Vielseitig einsetzbar ist auch Fabian Rieder: Ob zentral auf der Doppel-Sechs, als hängende Spitze oder dar auf dem Flügel, Rieder kann überall überzeugen. Und er hat nach schwierigen Zeiten in Frankreich und Stuttgart nach seinem Transfer zu Augsburg neuen Schwung aufgenommen. Während der Klub schwächelt, ist Rieder in der Offensive eine tragende Säule und mit drei Treffern der beste Torschütze.
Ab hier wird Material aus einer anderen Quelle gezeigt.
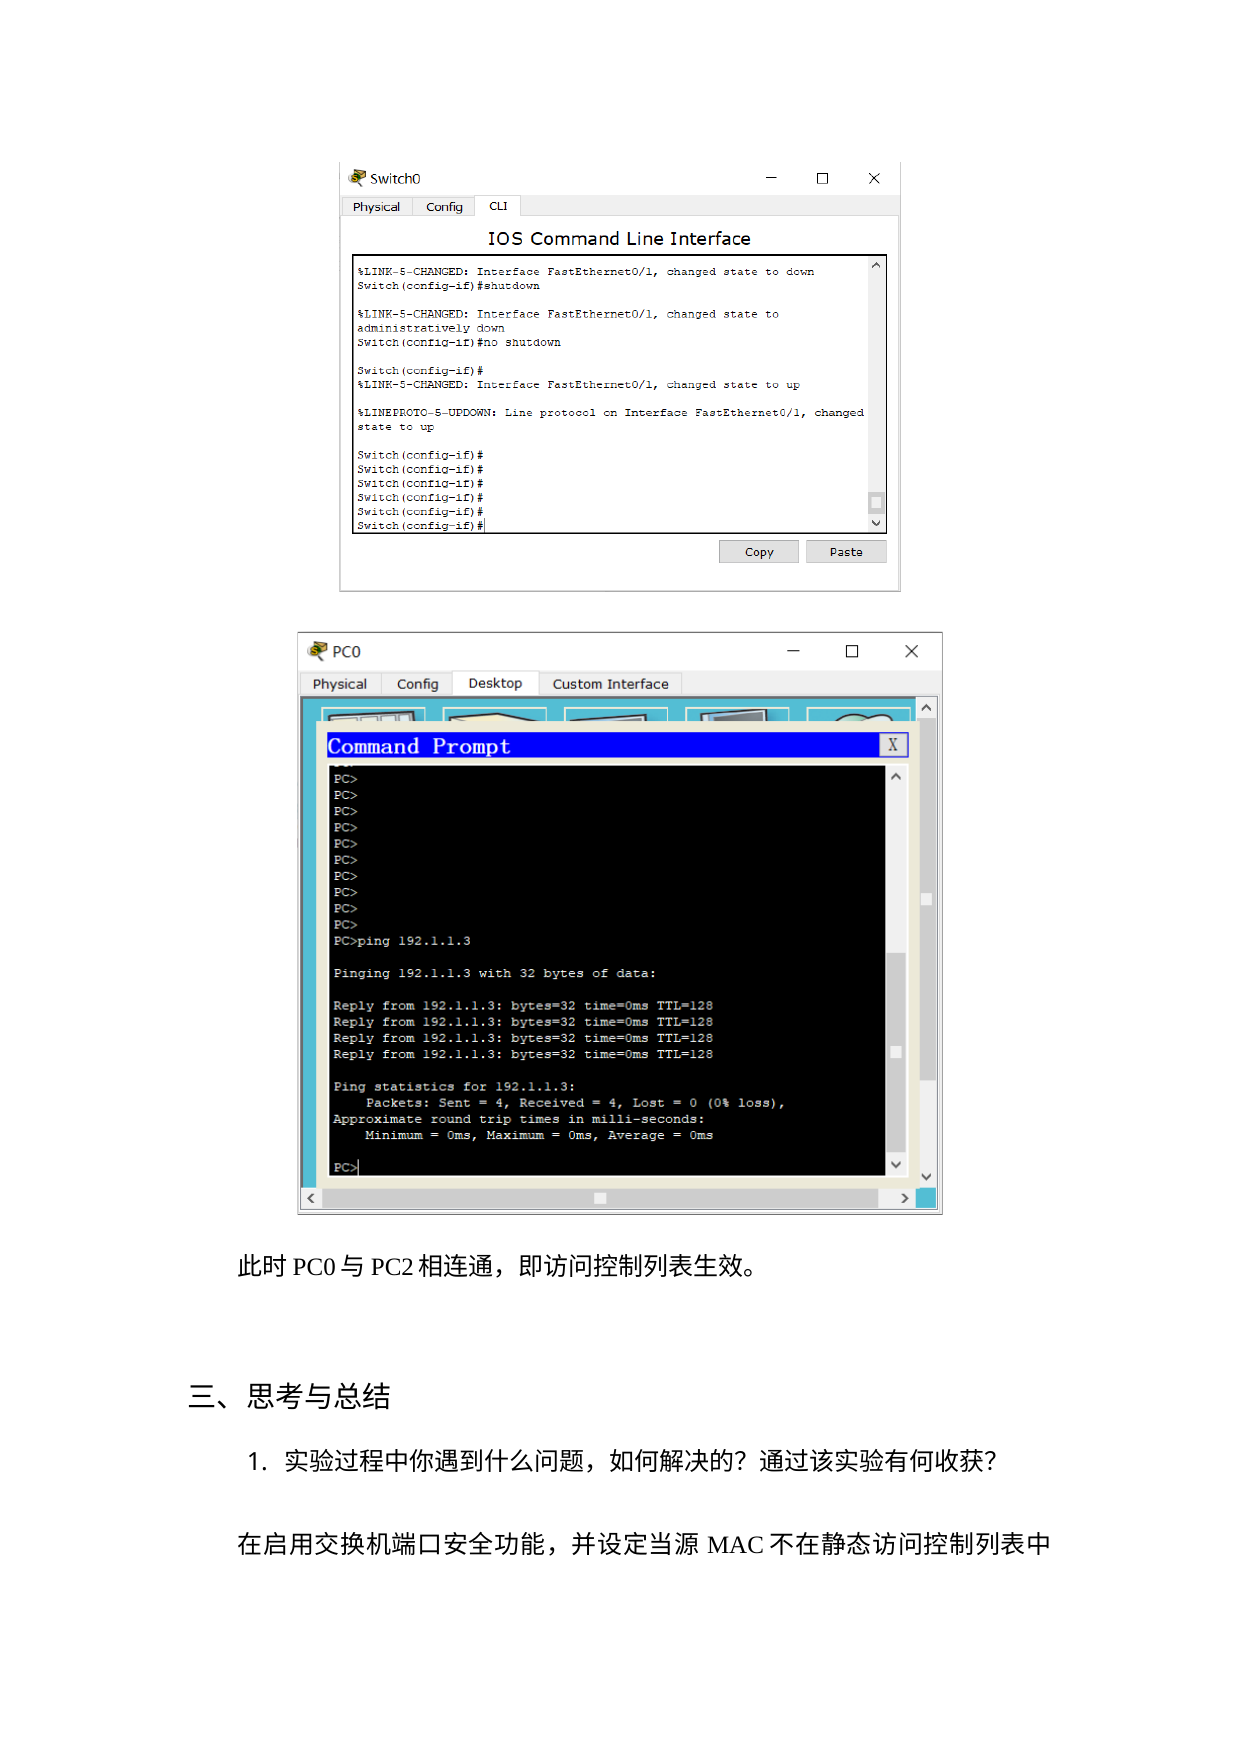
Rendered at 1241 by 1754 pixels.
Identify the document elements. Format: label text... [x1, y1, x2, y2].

Zakaria und Jashari auf dem Weg zurück
Die Nati ist im Mittelfeld breit aufgestellt, zumal sich Murat Yakin noch weitere Optionen bieten, gerade im zentralen Mittelfeld. Denis Zakaria und Ardon Jashari befinden sich auf dem Weg zurück und dürften in Zukunft in der Nati eine wichtige Rolle spielen. Rosig waren einst auch die Perspektiven von Edimilson Fernandes, doch nach einer Auslandstournee mit Stopps bei West Ham, Florenz, Mainz, Bielefeld und Brest will er nun bei den Young Boys seine Karriere neu lancieren und zu Stabilität und Konstanz finden. Aber der Start ist nicht geglückt: Die Berner kriselten, Edimilson flog gegen den FCB nach einer Tätlichkeit vom Platz. Und nun fällt er wegen einer schweren Muskel- und Sehnenverletzung in der Wade mehrere Monate aus, womit auch ein WM-Ticket schon früh in weite Ferne rückt. Hoffnungen machen können sich dagegen Christian Fassnacht, der nach einer längeren Pause wieder aufgeboten wurde, und auch seine YB-Kollegen Joël Monteiro und Alvyn Sanches sowie der St. Galler Christian Witzig, die alle unter Murat Yakin bereits zu ihrer Feuertaufe in der Nati gekommen sind und sich zumindest im Dunstkreis des Teams befinden.
Quantität und auch Qualität sind vorhanden, nun liegt es an den Spielern, den Nationalcoach von sich zu überzeugen.